How insurtech startup Lami raised $3.7 million to make insurance accessible to Africans

Lami, an insuretech startup, hopes to become the premier company powering insurance adoption across Africa by 2030, according to Jihan Abass, Lami’s founder and CEO. The UK-based Kenyan national was visiting her home country when she had the eureka moment that would birth Lami, and on August 2, the innovative startup raised $3.7 million in a seed extension round. 

Lami’s humble beginnings started with an aha moment in a Kenyan restaurant. Abass was in her home country, speaking to a couple of waitresses about their insurance packages. To her surprise, these employed women had no insurance whatsoever. She soon realised that there were millions of others like them on the continent without access to insurance coverings, and her desire to leverage technology to solve this problem birthed Lami. 

Lami was founded in 2019, but the company went live with its offerings in 2020. Its mission was to democratise how insurance is retailed in Africa, starting with Kenya. With over 80% of Kenyans having no insurance scheme whatsoever, and the average insurance penetration in Africa under 3%, there was a clear market gap in the insurance market. It became Lami’s mission to close the gap and make insurance commonplace.

In a call with TechCabal, Roy Perlot, the co-founder of Lami, shared that the insurtech firm is not necessarily creating the demand for insurance. They are simply innovating the processes that will hack demand and increase it. 

“I think there’s obviously an extremely low insurance penetration in Africa, even though there is an insurance need. It is not that people in Africa have less needs. It is always a question of accessibility and affordability. So, what we’re doing is making the product more accessible by offering them in people’s daily lives,” he said.

By building the digital infrastructure to power insurance, Lami is solving the problems inherent in traditional insurance companies’ offerings, which have contributed to low insurance adoption rates on the continent. These problems include long paperwork processing, high distribution costs, difficulties in claiming damages, lack of understanding of terms, and limited offers that are hardly tailored to customers’ needs.

Lami claims to be pioneering the confluence of microinsurance and digital infrastructure on the continent by digitising insurance products from underwriters and tailoring them to customers’ specific needs. One way the company does this is by integrating with other digital or tech companies and offering insurance products to the users of such platforms. A major API integration they’ve done is with African e-commerce giant, Jumia. This allows them to offer insurance to Jumia users at the point of sales. They have also integrated with Sendy, a Kenyan logistics startup, thereby enabling the insurance of goods per trip.

Lami understands that insurance is not on the A list of most Africans’ expenses, so they came up with a brilliant plan to embed insurance into the services we naturally use. For example, imagine you want to buy a laptop on, say, Jumia. Lami calculates a “bite-sized” premium on your laptop and offers you insurance on your new product, thereby giving you an insurance offer that is hard to resist. No paperwork, no drama. Just the reassurance of getting claims for your new laptop if things go south. 

Lami has also worked with underwriters across multiple markets to create an all-risk cover for buy-now-pay-later (BNPL) transactions. With this cover, BNPL companies are insured against default through death, job loss, disability, etc. 

“Lami is pioneering innovation in the insurance sector, and we are glad to have secured the right partners to help drive insurance uptake across Africa. We are looking to make insurance easily accessible to everyone on the continent, and we will continually be unveiling more products that confirm this resolve,” Jihan Abass, CEO of Lami, said in a statement shared with TechCabal.

Lami’s latest $3.7 million investment brings the total funding raised by the company to $5.5 million. This seed extension round was led by Harlem Capital, with participation from Newtown Partners, Peter Bruce-Clark, Caribou Honig, Jay Weintraub, and senior members from Exotix Advisory, a corporate finance and M&A boutique focused on emerging and developing markets.

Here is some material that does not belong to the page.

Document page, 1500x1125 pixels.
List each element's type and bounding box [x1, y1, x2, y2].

On the call with TechCabal, Perlot shared some of the reasons why the Lami team is excited to partner with some of its investors. 

“We are happy to partner with Harlem Capital as they rightly fit our need for an investor in a non-African context. Harlem’s global reach will be instrumental for us to meet more investors in future rounds. Also, the VC has a wealth of experience in scaling startups to unicorns, and we’d love to plug into that,” he said.

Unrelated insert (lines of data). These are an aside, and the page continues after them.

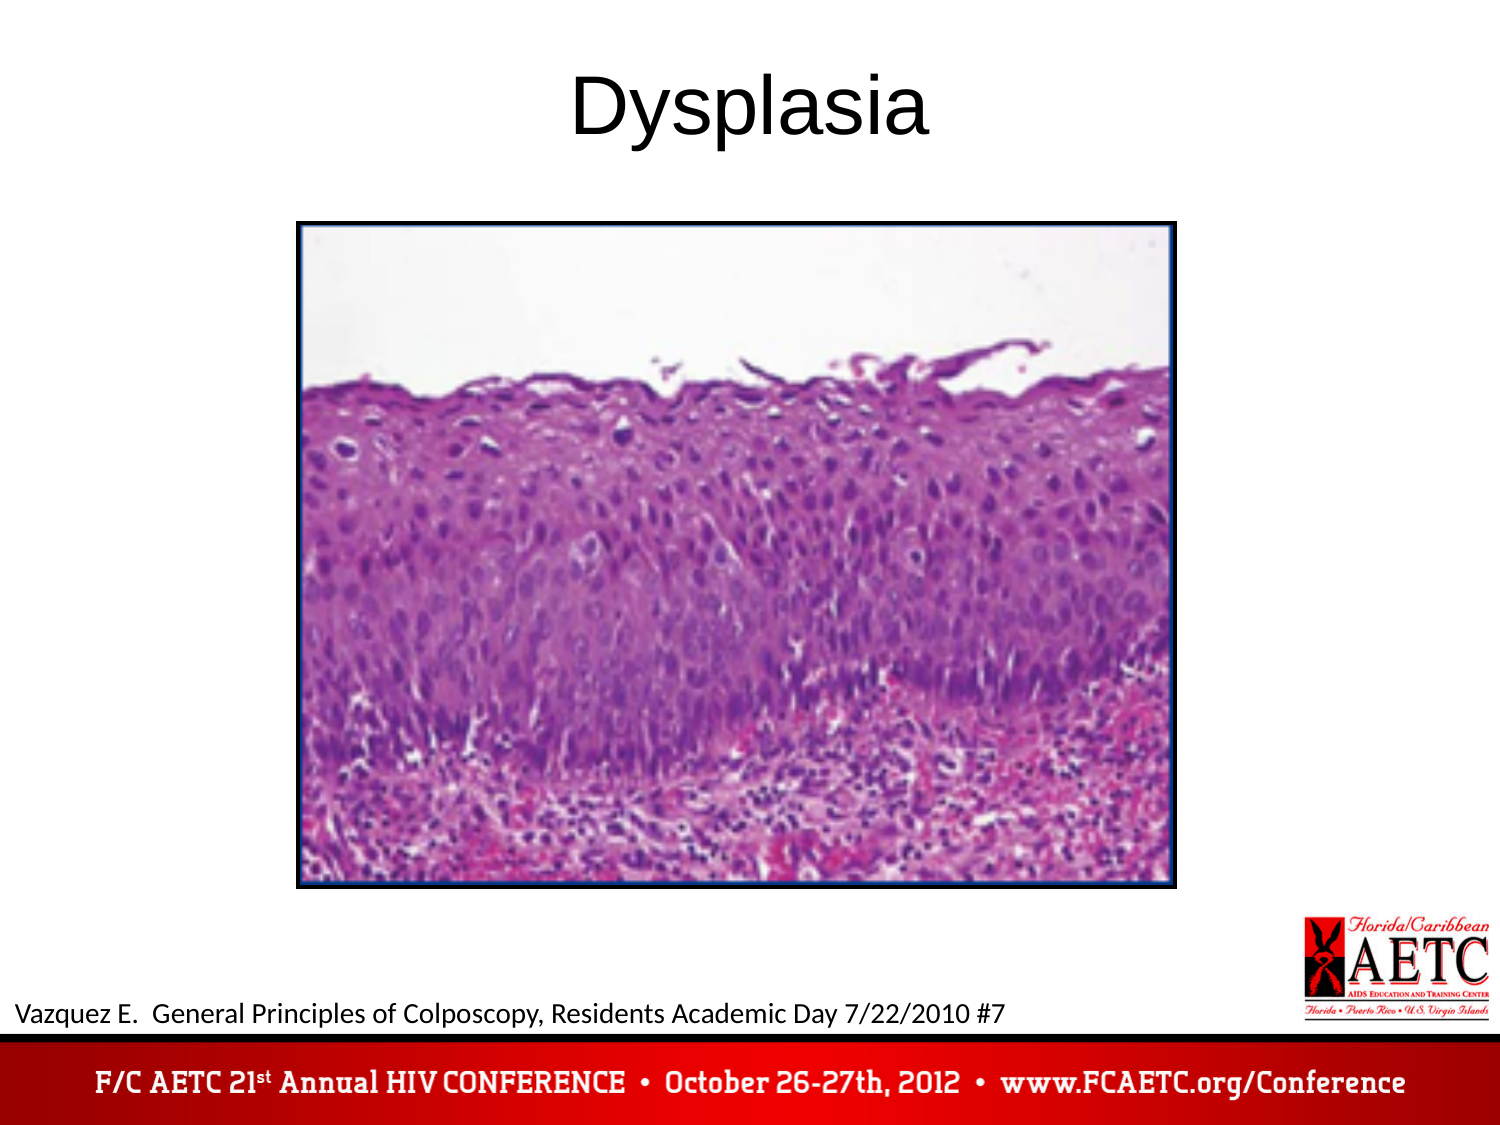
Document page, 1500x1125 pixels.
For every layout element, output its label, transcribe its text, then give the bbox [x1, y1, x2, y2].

picture [0, 1037, 1500, 1125]
title Dysplasia [0, 1, 1500, 201]
picture [0, 201, 1500, 986]
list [299, 224, 1174, 886]
text_box Vazquez E. General Principles of Colposcopy, Residents Academic Day 7/22/2010 #7 [0, 986, 1500, 1037]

About the raise, Harlem Capital Principal, Gabby Cazeau, said: “We believe the next wave of fintech will embed financial products and services like insurance into a customer’s purchase experience. Lami’s approach to serving people through strategic partners in ecommerce and finance is the best way to build trust with users and deliver insurance in a seamless, accessible way to Africans across the continent. Lami’s impressive growth to date shows that this resonates with customers and have a strong trajectory as they expand across the continent.” 

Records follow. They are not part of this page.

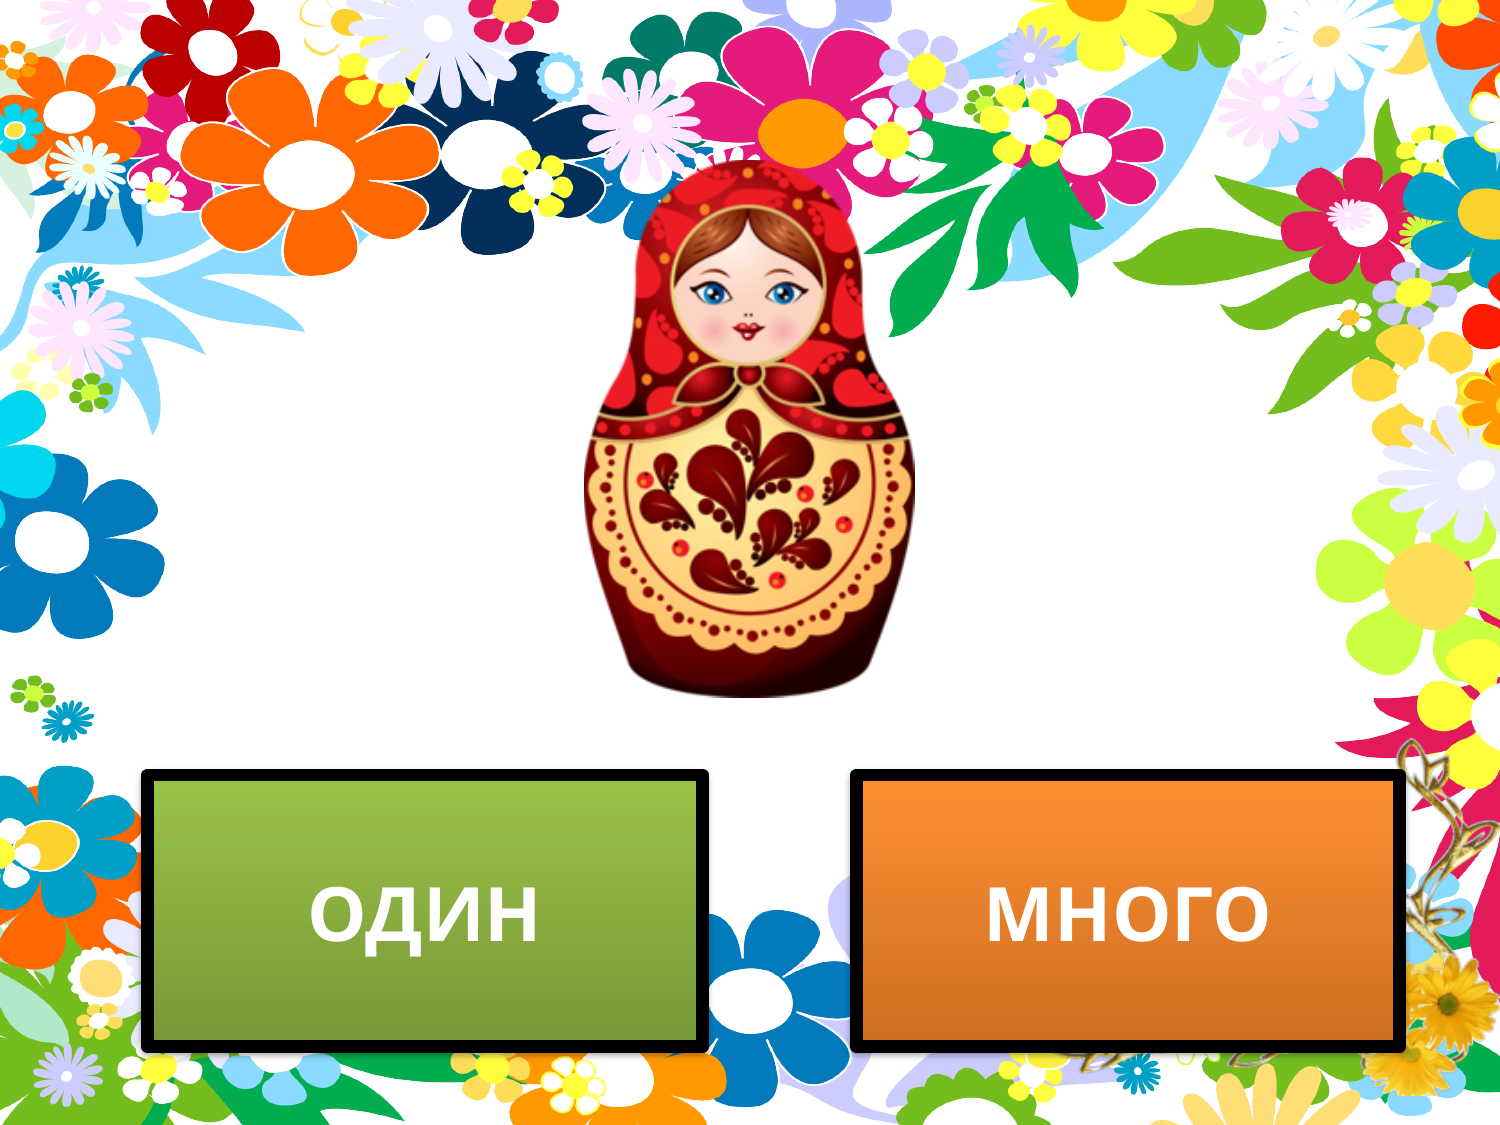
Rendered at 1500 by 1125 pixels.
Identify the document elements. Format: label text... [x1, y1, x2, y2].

picture [0, 819, 79, 887]
text_box МНОГО [856, 775, 1400, 1047]
picture [1458, 189, 1500, 239]
picture [0, 0, 1500, 1125]
text_box ОДИН [147, 774, 703, 1048]
picture [0, 502, 4, 526]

Lami’s raise comes with a strategic leadership change that saw Perlot move from the role of chief financial officer to co-founder. Perlot, who helped Lami evolve from a B2C-only model to the manifold offers it has today, will now sit with Abass at the helm of affairs to push Lami’s growth in the continent.

Per the press release, the $3.7 million funding will be used for business development, product and technology development, and expansion to other countries, including Egypt, Nigeria, and Uganda.